Set problem ->
Please quote every one of the rows below word for word, leaving the pictures out.

Information supplied ->
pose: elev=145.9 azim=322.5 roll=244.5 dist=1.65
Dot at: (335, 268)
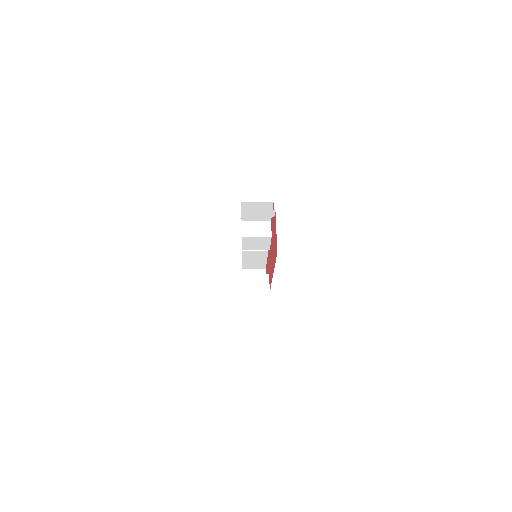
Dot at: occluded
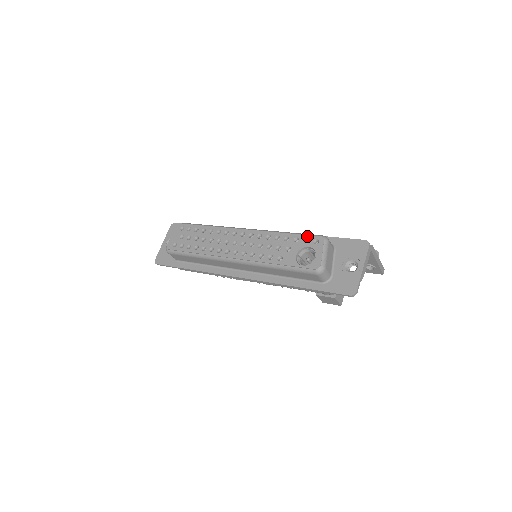
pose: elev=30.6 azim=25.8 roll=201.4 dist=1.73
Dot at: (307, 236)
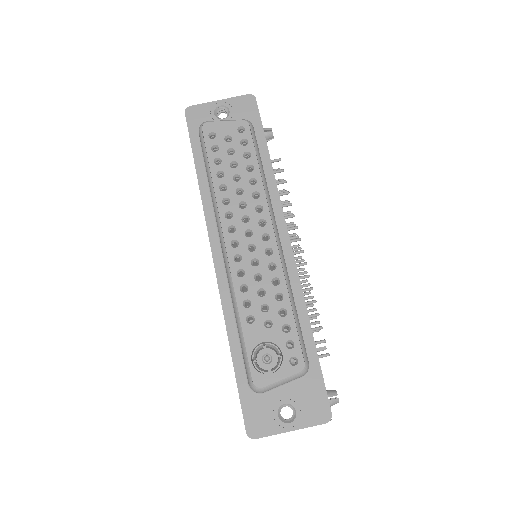
Dot at: (298, 342)
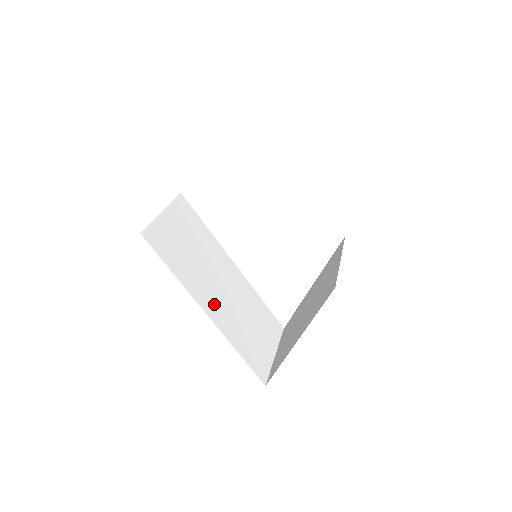
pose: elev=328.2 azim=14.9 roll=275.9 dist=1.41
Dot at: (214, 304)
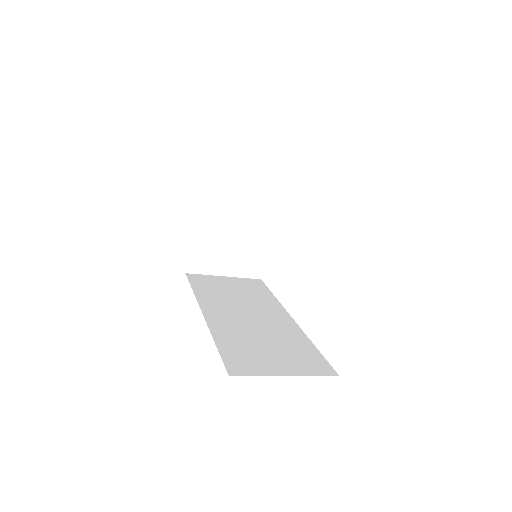
Dot at: (222, 315)
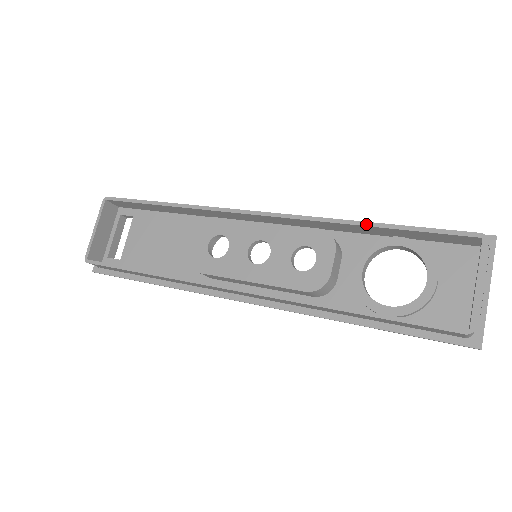
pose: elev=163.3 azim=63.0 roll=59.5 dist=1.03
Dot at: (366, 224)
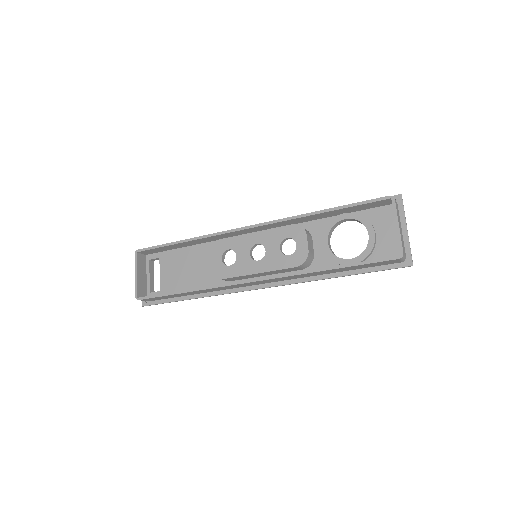
Dot at: (320, 212)
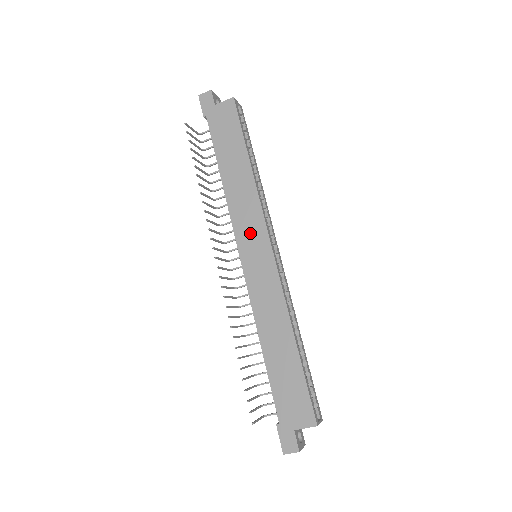
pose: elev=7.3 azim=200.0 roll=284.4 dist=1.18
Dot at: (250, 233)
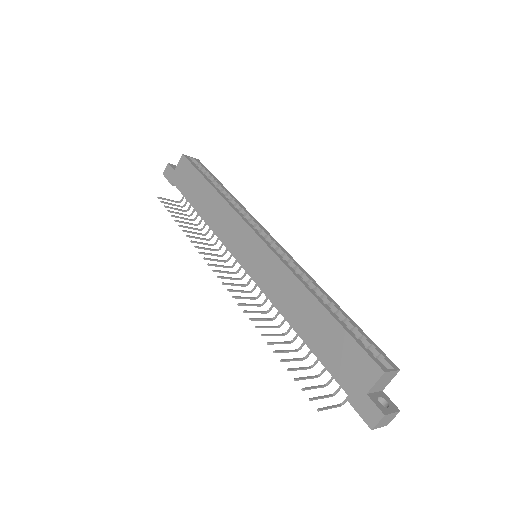
Dot at: (238, 239)
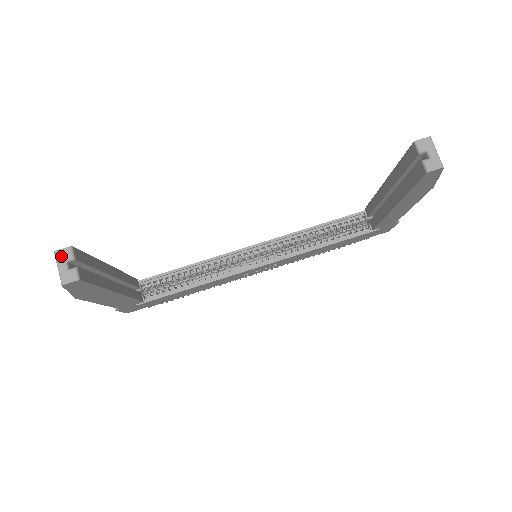
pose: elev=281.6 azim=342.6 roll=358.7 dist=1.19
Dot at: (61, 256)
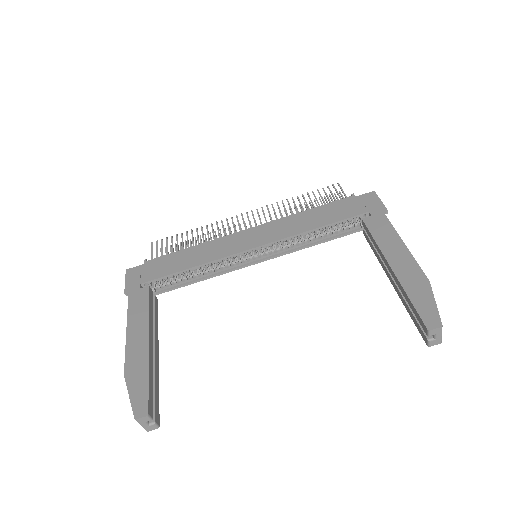
Dot at: (141, 421)
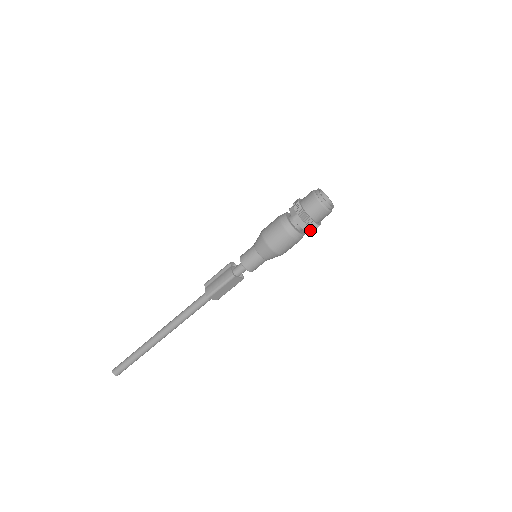
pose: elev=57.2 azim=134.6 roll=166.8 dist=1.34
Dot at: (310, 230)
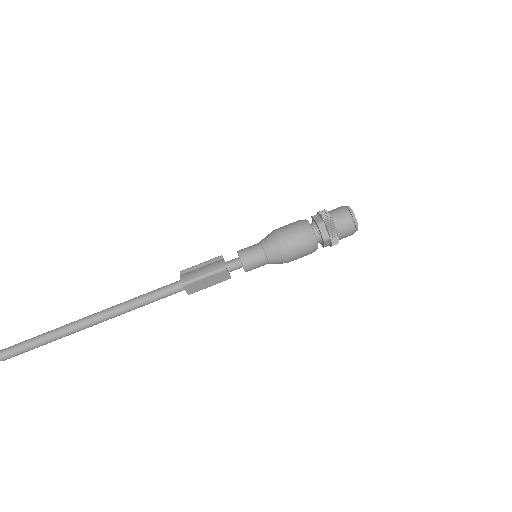
Dot at: (325, 246)
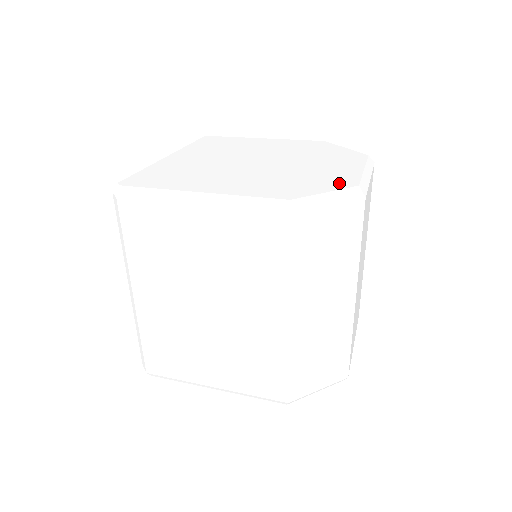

Full response ->
pose: elev=145.9 azim=322.5 roll=244.5 dist=1.65
Dot at: (335, 268)
Dot at: occluded
pose: elev=30.6 azim=25.8 roll=201.4 dist=1.73
Dot at: (307, 236)
Dot at: (298, 342)
pose: elev=328.2 azim=14.9 roll=275.9 dist=1.41
Dot at: (214, 304)
Dot at: (222, 315)
pose: elev=163.3 azim=63.0 roll=59.5 dist=1.03
Dot at: (366, 224)
Dot at: (320, 212)
pose: elev=7.3 azim=200.0 roll=284.4 dist=1.18
Dot at: (250, 233)
Dot at: (238, 239)
pose: elev=281.6 azim=342.6 roll=358.7 dist=1.19
Dot at: (61, 256)
Dot at: (141, 421)
pose: elev=57.2 azim=134.6 roll=166.8 dist=1.34
Dot at: (310, 230)
Dot at: (325, 246)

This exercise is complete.